- PROBLEM REQUIREMENTS:
All that is needed is each line of the entries holding the word "enfant", copied as it stands.

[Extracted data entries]
--- --- ---

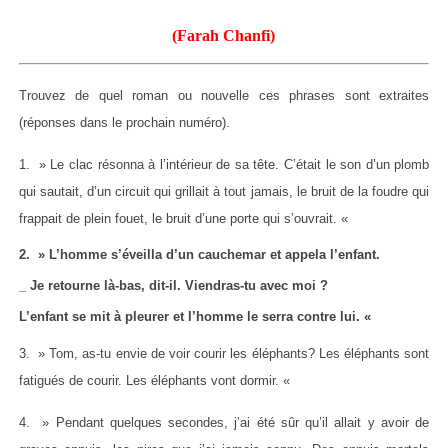
(Farah Chanfi)
Trouvez de quel roman ou nouvelle ces phrases sont extraites
(réponses dans le prochain numéro).
1. » Le clac résonna à l’intérieur de sa tête. C’était le son d’un plomb
qui sautait, d’un circuit qui grillait à tout jamais, le bruit de la foudre qui
frappait de plein fouet, le bruit d’une porte qui s’ouvrait. «
2. » L’homme s’éveilla d’un cauchemar et appela l’enfant.
_ Je retourne là-bas, dit-il. Viendras-tu avec moi ?
L’enfant se mit à pleurer et l’homme le serra contre lui. «
3. » Tom, as-tu envie de voir courir les éléphants? Les éléphants sont
fatigués de courir. Les éléphants vont dormir. «
4. » Pendant quelques secondes, j’ai été sûr qu’il allait y avoir de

--- --- ---

- TASK RESPONSE:
2. » L’homme s’éveilla d’un cauchemar et appela l’enfant.
L’enfant se mit à pleurer et l’homme le serra contre lui. «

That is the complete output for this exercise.